Note sur les vidéos: Les lignes situées au haut de l’image représentent les charges au dos (le moment de force à L5/S1).

 

 >Voir la vidéo <


Novice

  • Les pieds sont ouverts (équilibre) de sorte à ce que la charge parcourt l’espace entre le lieu de prise et de dépôt de la façon la plus directe possible (transition) ;
  • À la prise, le manutentionnaire rapproche la charge de son corps, mais elle demeure sur le convoyeur (bras de levier) ;
  • Le novice soulève la charge sur une arrête afin de surélever la hauteur de la prise pour éviter de se pencher encore plus vers l’avant (alignement). Note : cette règle d’action est davantage observée chez des manutentionnaires expérimentés ;
  • Le travailleur déplace la charge de façon moins fluide (rythme) ;
  • Le novice dépose / accompagne la charge jusqu’au bout. Il n’y a pas de pré-dépôt (mise sous charge) ;
  • Les mains du manutentionnaire sont davantage fixes sur la charge.

 

 >Voir la vidéo <

Nouveauté !

Note importante au lecteur  
Les charges au dos comparées correspondent à celles qui sont dans l’encadré rouge.  

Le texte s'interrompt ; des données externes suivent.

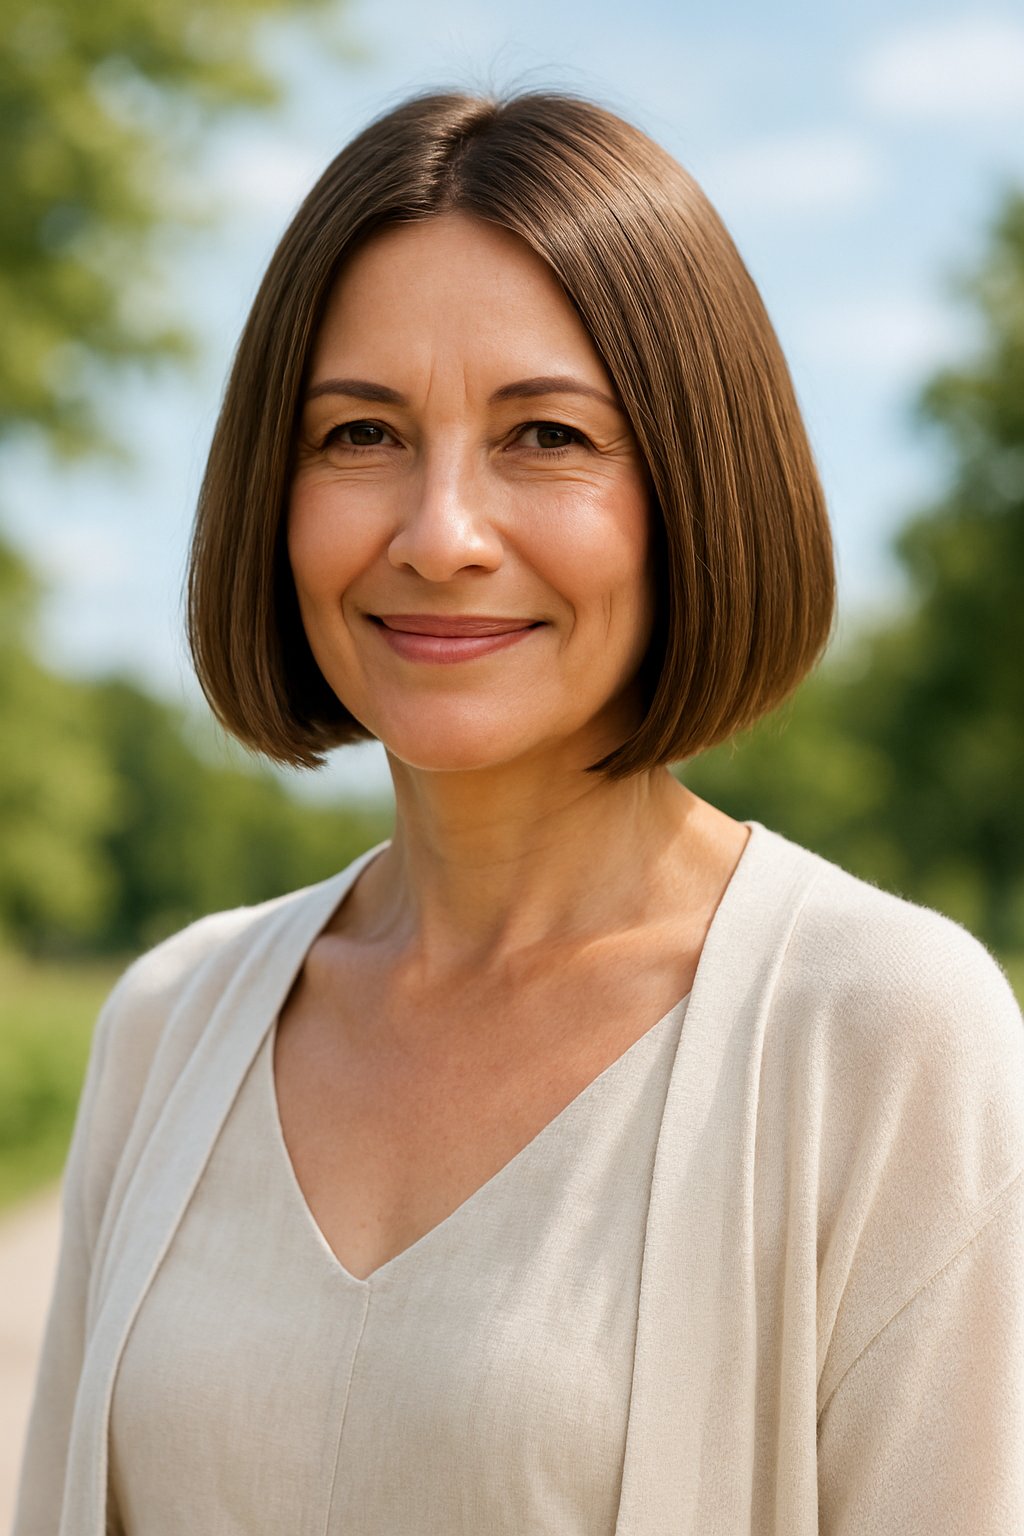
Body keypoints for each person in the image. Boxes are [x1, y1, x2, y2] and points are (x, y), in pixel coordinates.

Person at [13, 89, 1024, 1536]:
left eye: (546, 435)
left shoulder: (879, 1034)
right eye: (360, 435)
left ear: (694, 484)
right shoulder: (168, 1029)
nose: (438, 533)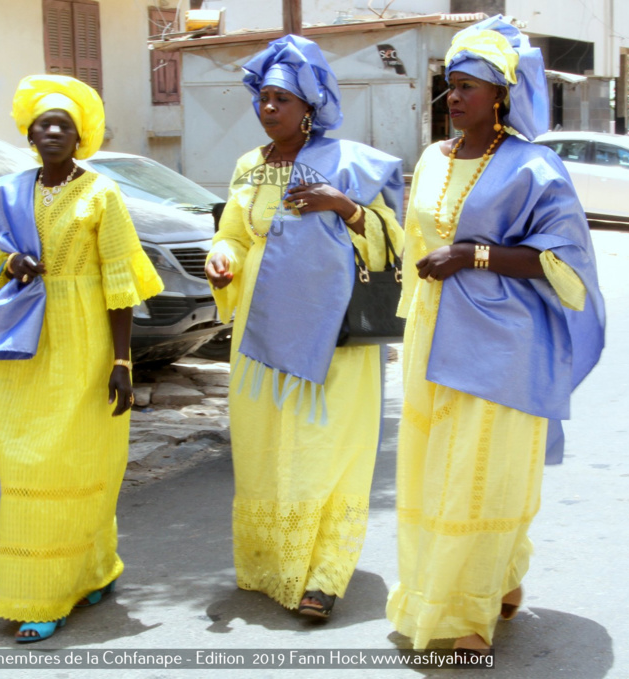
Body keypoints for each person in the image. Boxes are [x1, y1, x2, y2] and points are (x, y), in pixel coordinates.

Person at [385, 16, 605, 652]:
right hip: (432, 335)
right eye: (450, 85)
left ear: (500, 96)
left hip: (504, 344)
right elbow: (417, 242)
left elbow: (564, 262)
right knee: (434, 474)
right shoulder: (430, 159)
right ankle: (494, 580)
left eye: (470, 86)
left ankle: (464, 617)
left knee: (478, 477)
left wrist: (474, 256)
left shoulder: (534, 167)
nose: (455, 98)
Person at [205, 35, 404, 619]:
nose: (267, 109)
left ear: (309, 107)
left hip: (330, 330)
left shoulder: (348, 162)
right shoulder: (249, 167)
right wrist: (223, 259)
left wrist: (344, 207)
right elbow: (236, 235)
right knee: (264, 443)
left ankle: (324, 573)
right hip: (260, 331)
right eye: (261, 98)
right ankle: (272, 562)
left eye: (280, 99)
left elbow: (393, 241)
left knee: (325, 447)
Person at [0, 74, 163, 643]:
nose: (52, 131)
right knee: (24, 460)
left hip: (84, 345)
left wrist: (123, 364)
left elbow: (121, 286)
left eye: (64, 125)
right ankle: (55, 580)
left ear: (81, 138)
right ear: (29, 134)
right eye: (43, 123)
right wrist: (13, 265)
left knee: (77, 462)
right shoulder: (13, 191)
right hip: (25, 346)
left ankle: (65, 587)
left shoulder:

Si l’on porte attention aux lignes de force (courbe rose) au-dessus des images, on constate que, dans le cas de l’expérimenté, il y a un seul « peak » correspondant à la prise. Pour sa part, le novice présente deux « peak » correspondant à la prise et au dépôt. Voici ce qui peut expliquer les différences entre le novice et l’expérimenté :

À la prise

  • Le novice est davantage face à la charge vs le corps de l’expérimenté est davantage orienté à mi-chemin entre la prise et le dépôt. La transition de l’expérimenté est ainsi plus directe. Par conséquent, le manutentionnaire supporte la charge moins longtemps dans ses mains ;
  • L’expérimenté rapproche davantage la charge (une partie de celle-ci est supportée alors que l’autre est dans le vide) et génère une accélération pour augmenter le momentum (la vitesse) de la charge. Ce momentum servira à accompagner plutôt qu’à supporter la boîte tout au long de la phase d’envol.

     

 

 NoviceExpérimenté
Prise
 
 

 
 

 

 

Au dépôt

  • Le novice privilégie un type de dépôt complet (aller porter la charge jusqu’au bout) alors que l’expérimenté l’accompagne en gardant une prise flexible (juste avant de déposer, les mains guident la charge ; elles ne supportent plus le poids de la charge). Par conséquent, l’expérimenté dépose plus rapidement (la mise sous charge est alors moins longue). Pour sa part, le novice supporte la charge jusqu’à ce qu’il la dépose. Il doit ainsi s’étirer pour aller la porter (au lieu de la laisser-aller comme le fait l’expérimenté) ;
  • Le mouvement de l’expérimenté est davantage en mode continu et ne présente pas de saccade ou bris de rythme ; le mouvement est davantage fluide. Ainsi, le temps pendant lequel l’expérimenté supporte le poids de la charge est inférieur à celui du novice.

 

 NoviceExpérimenté
Prise
  
 
  
 

 
Mise en garde : Dans cet exemple, le manutentionnaire novice a utilisé une technique d’expérimenté pour lequel il n’avait pas nécessairement les habiletés techniques. Ce n’est pas une technique de manutention recommandée en début d’apprentissage et, comme dans n’importe quelle activité, certaines techniques nécessitent des apprentissages de longue durée et personnalisés.